Si tratta di un decreto omnibus con norme che riguardano l’editoria, la PA, il lavoro, le politiche social. l’istruzione, le infrastrutture, i beni culturali, l’agricoltura e così via. Vi sono anche alcune proroghe: la proroga del contratto di servizio a RFI (Gruppo FS), la proroga del termine per l’adeguamento alle norme antincendio negli asili nido e nelle strutture turistico alberghiere, la proroga per l’assunzione di personale all’Antitrust. 

Vi è poi un gruppo di norme molto contestate e tutte attinenti alla concorrenza: quella sui tassisti, detta anche norma anti-Uber, che mantiene per ora inalterato il sistema di licenze su base territoriale, prorogando la liberalizzazione del segmento del servizio di trasporto con conducente o Ncc (nei giorni scorsi si era sollevata una protesta a oltranza della categoria); quella sugli ambulanti, che intendeva recepire in toto la cosiddetta direttiva Bolkestein a favore della completa liberalizzazione del settore e che ha fatto scendere in piazza migliaia di ambulanti; quella cosiddetta anti-Flixbus sulla liberalizzazione del servizio di trasporto interregionale su gomma.

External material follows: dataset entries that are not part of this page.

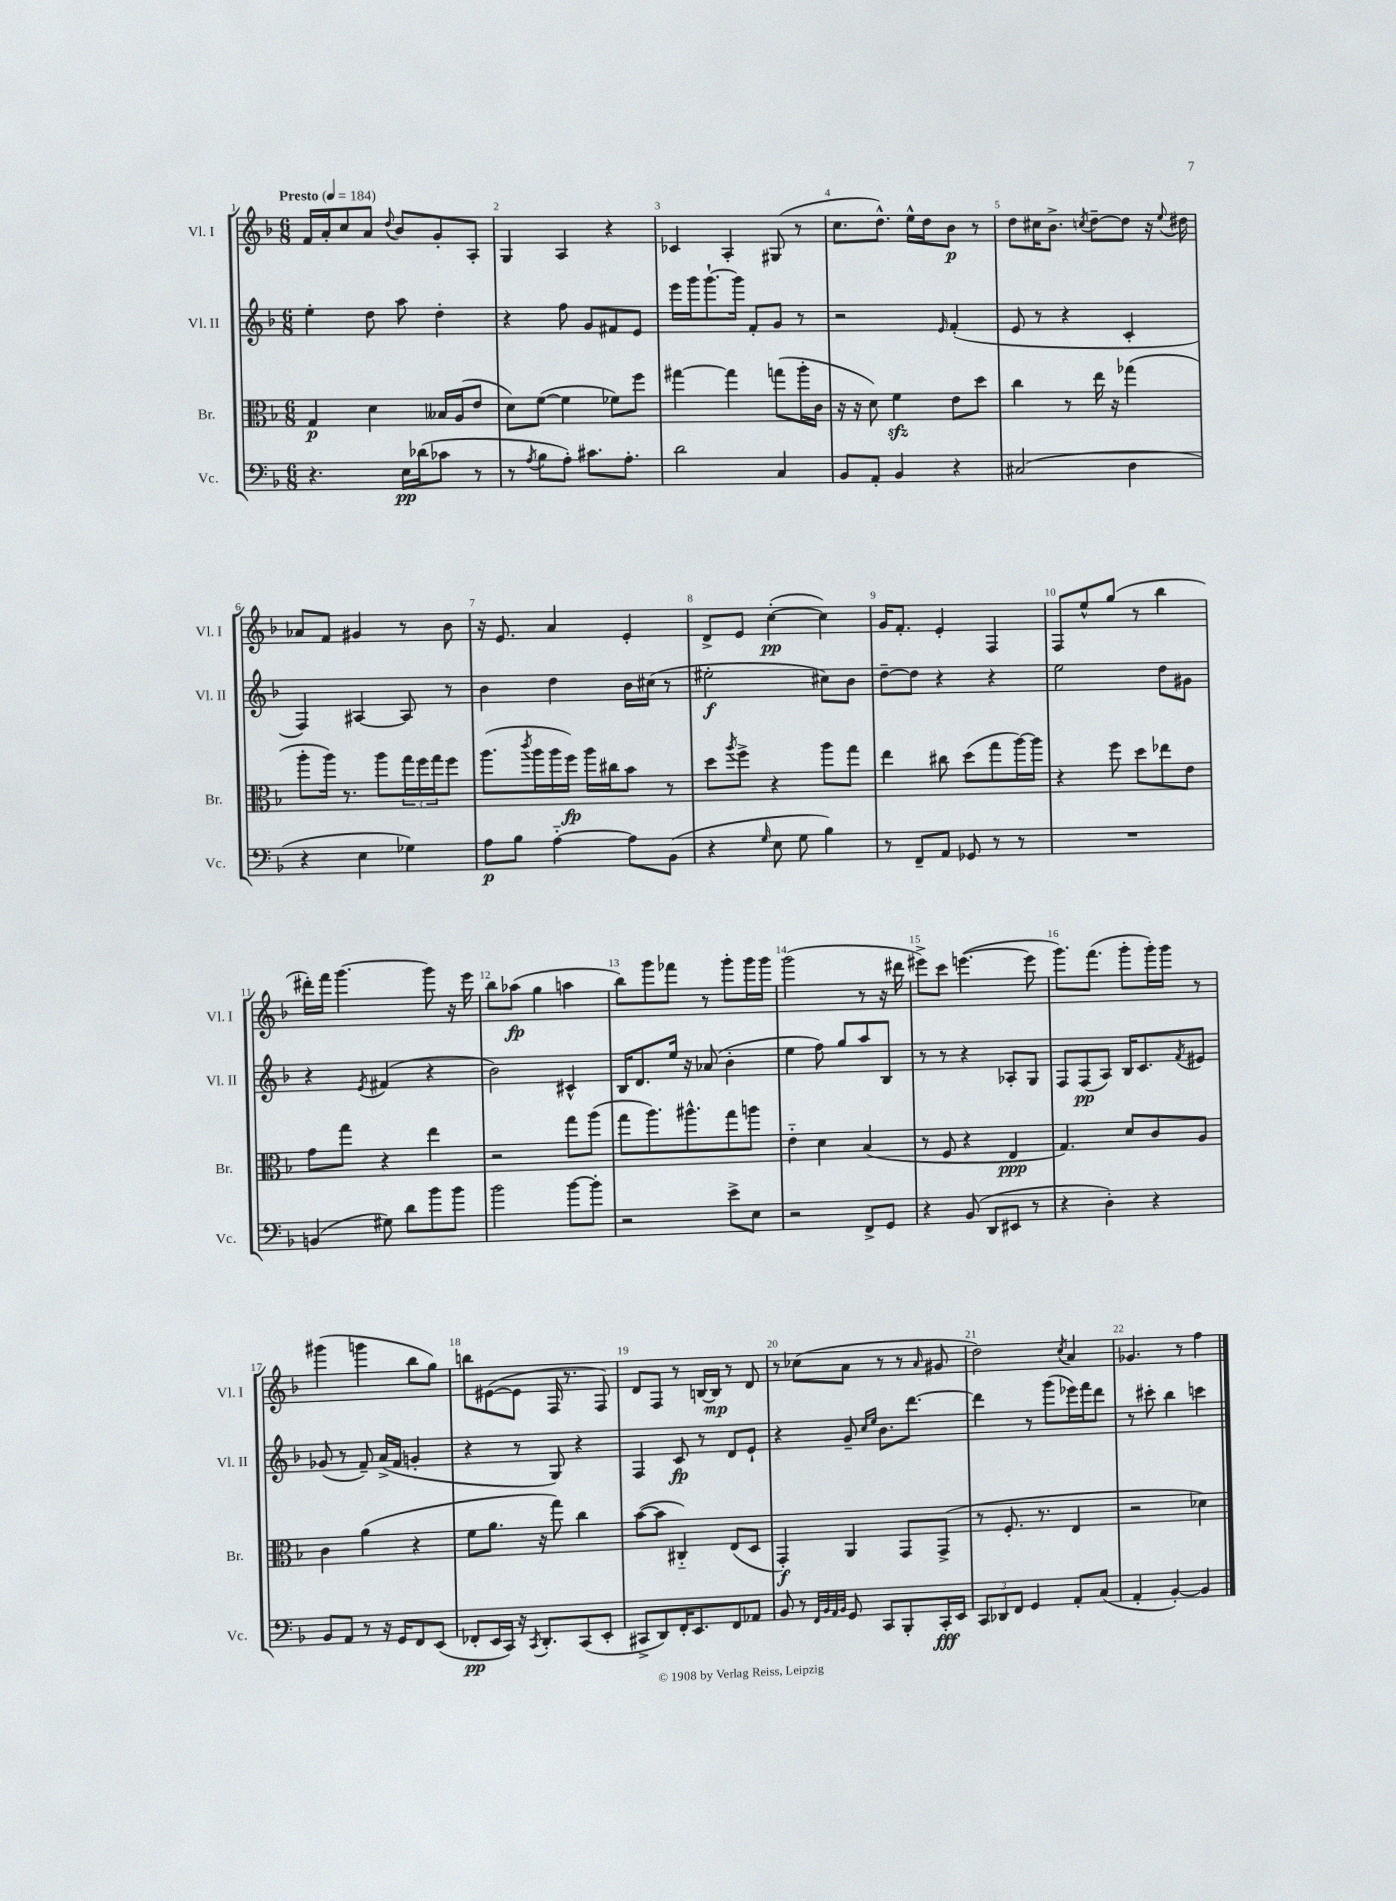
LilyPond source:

<<
\new StaffGroup <<
\new Staff = "s0" \with { instrumentName = "Vl. I" shortInstrumentName = "Vl. I" } {
    \clef treble \key f \major \numericTimeSignature \time 6/8 \tempo "Presto" 4 = 184
    f'16 a'16-. c''8 a'8 \appoggiatura { d''8 } bes'8 g'8-. a8-. |
    g4 a4 r4 |
    ces'4 a4-. gis8( r8 |
    c''8. d''8.-^) e''16-^ d''16 bes'8\p r8 |
    d''8 cis''16 bes'8.-> \acciaccatura { c''8 } d''8~-- d''8 r16 \appoggiatura { e''8 } dis''16 |
    aes'8 f'8 gis'4 r8 bes'8 |
    r16 e'8. a'4 e'4-. |
    d'8-> e'8 c''4~-.\pp( c''4) |
    g'16 f'8.-. e'4-. f4 |
    f8 e''8-^ g''8( r8 bes''4 |
    dis'''16-.) f'''16 g'''4.~ g'''8 r16 e'''16 |
    bes''8 aes''8\fp( g''4 a''4 |
    bes''8) g'''8 fes'''8 r8 g'''8-. g'''16 g'''16 |
    g'''2( r8 r16 dis'''16 |
    eis'''8->) c'''8 e'''4.~( e'''8 |
    g'''8.) f'''8.( g'''8-. g'''16-.) g'''16 r8 |
    gis'''4( g'''4 bes''8 g''8) |
    b''8 eis'8~( eis'8 f16 r8. f8) |
    d'8 f8 r8 b16~ b16\mp r8 d'8 |
    r8 ces''8( a'8 r8 r8 \grace { a'16 } gis'8 |
    d''2) \acciaccatura { c''8 } a'4 |
    ges'4. r8 f''4 \bar "|." |
}
\new Staff = "s1" \with { instrumentName = "Vl. II" shortInstrumentName = "Vl. II" } {
    \clef treble \key f \major \numericTimeSignature \time 6/8
    e''4-. d''8 a''8 d''4-. |
    r4 f''8 g'8 fis'8 e'8 |
    e'''16 g'''16 g'''8.~-! g'''16 f'8-. g'8 r8 |
    r2 \grace { e'16 } f'4-.( |
    e'8 r8 r4 c'4-. |
    f4) ais4~ ais8 r8 |
    bes'4 d''4 bes'16 cis''16( r8 |
    eis''2-.\f cis''8) bes'8 |
    d''8~-- d''8 r4 r4 |
    e''2 d''8 gis'8 |
    r4 \acciaccatura { e'8 } fis'4( r4 |
    bes'2) cis'4-^ |
    bes16 d'8. e''16 r16 aes'8( bes'4-. |
    e''4 f''8) g''8 a''8 bes8 |
    r8 r8 r4 aes8-. g8 |
    f8 f8\pp( a8) bes16 c'8. \acciaccatura { f'8 } eis'8 |
    ges'8( r8 f'8--) a'16->( f'16 g'4-. |
    r4 r8 g8) r4 |
    f4 c'8\fp r8 d'8 e'8-! |
    r4 g'8-- \grace { c''16 e''16 } bes'8. d'''8.~ |
    d'''4 r8 g'''8( ees'''16) f'''16 d'''8 |
    r8 cis'''8-. bes''4 c'''4 \bar "|." |
}
\new Staff = "s2" \with { instrumentName = "Br." shortInstrumentName = "Br." } {
    \clef alto \key f \major \numericTimeSignature \time 6/8
    g4\p d'4 beses16 a16( e'8 |
    d'8) f'8~( f'4 fes'8) f''8 |
    gis''4~ gis''4 g''8( a''16-. c'16 |
    r16 r16 d'8) f'4\sfz e'8 d''8 |
    c''4 r8 e''16 r16 ges''4( |
    a''8-. a''16) r8. a''8 \tuplet 3/2 { g''16 f''16 g''16 } f''8 |
    a''8.( \acciaccatura { c'''8 } a''16 a''16 f''16\fp) a''16 cis''16 bes'8 r8 |
    d''8 \acciaccatura { a''8 } f''8-> r4 a''8 g''8 |
    e''4 cis''8 d''8( g''8 a''16~) a''16 |
    r4 f''8 d''8 ees''8 e'8 |
    g'8 g''8 r4 e''4 |
    r2 g''8 a''8( |
    g''8 a''8.) ais''8.-^ g''8 a''8 |
    e'4-_ d'4 bes4( |
    r8 f8 r4 e4\ppp |
    g4.) d'8 c'8 a8 |
    c'4 a'4( r4 |
    f'8 a'8. r16 g''8) c''4 |
    bes'8~( bes'8 cis4-_) e8( d8 |
    g,4-.\f) a,4 g,8 g,8->( |
    r8 f8.-. r8. e4 |
    r2 des'4) \bar "|." |
}
\new Staff = "s3" \with { instrumentName = "Vc." shortInstrumentName = "Vc." } {
    \clef bass \key f \major \numericTimeSignature \time 6/8
    r4. e16\pp des'16( ces'8 r8 |
    r8 \acciaccatura { a8 } bes8 a8-.) cis'8. a8.-. |
    d'2 c4 |
    bes,8 a,8-. bes,4 r4 |
    cis2( d4 |
    r4 e4 ges4) |
    a8\p bes8 a4~-_ a8 bes,8( |
    r4 \grace { g16 } e8 g8 bes4) |
    r8 f,8-- a,8 ges,8 r8 r8 |
    R2. |
    b,4( gis8) d'8 bes'8 bes'8 |
    bes'2 bes'8~ bes'8-. |
    r2 e'8-> e8 |
    r2 f,8-> g,8 |
    r4 bes,8( d,8 eis,8 r8 |
    r4 d4-.) r4 |
    bes,8 a,8 r8 r16 g,16 f,8 e,8( |
    fes,8-.\pp e,16 c,16) r16 \acciaccatura { c,8 } d,8.-. c,8( e,8-. |
    cis,8-> d,8) f,16-. e,8. f,8 aes,8 |
    bes,8 r8 \grace { f,32 bes,32 a,32 bes,32 } g,8 c,8 bes,,8-. c,16-.\fff e,16 |
    \tuplet 3/2 { c,8 des,8 f,8 } g,4 a,8-. c8( |
    a,4-. bes,4~-.) bes,4 \bar "|." |
}
>>
>>
\layout { \context { \Score \override BarNumber.break-visibility = ##(#f #t #t) barNumberVisibility = #all-bar-numbers-visible } }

Quest’ultima norma prevede che le autorizzazione per il servizio di trasporto interregionale via bus possa essere concessa solo a imprese o raggruppamenti che svolgano come unica attività il trasporto di passeggeri su strada e va contro la multinazionale tedesca Flixbus che effettua trasporti low-cost in tutta Europa tramite una piattaforma digitale (una sorta di Uber per il settore bus).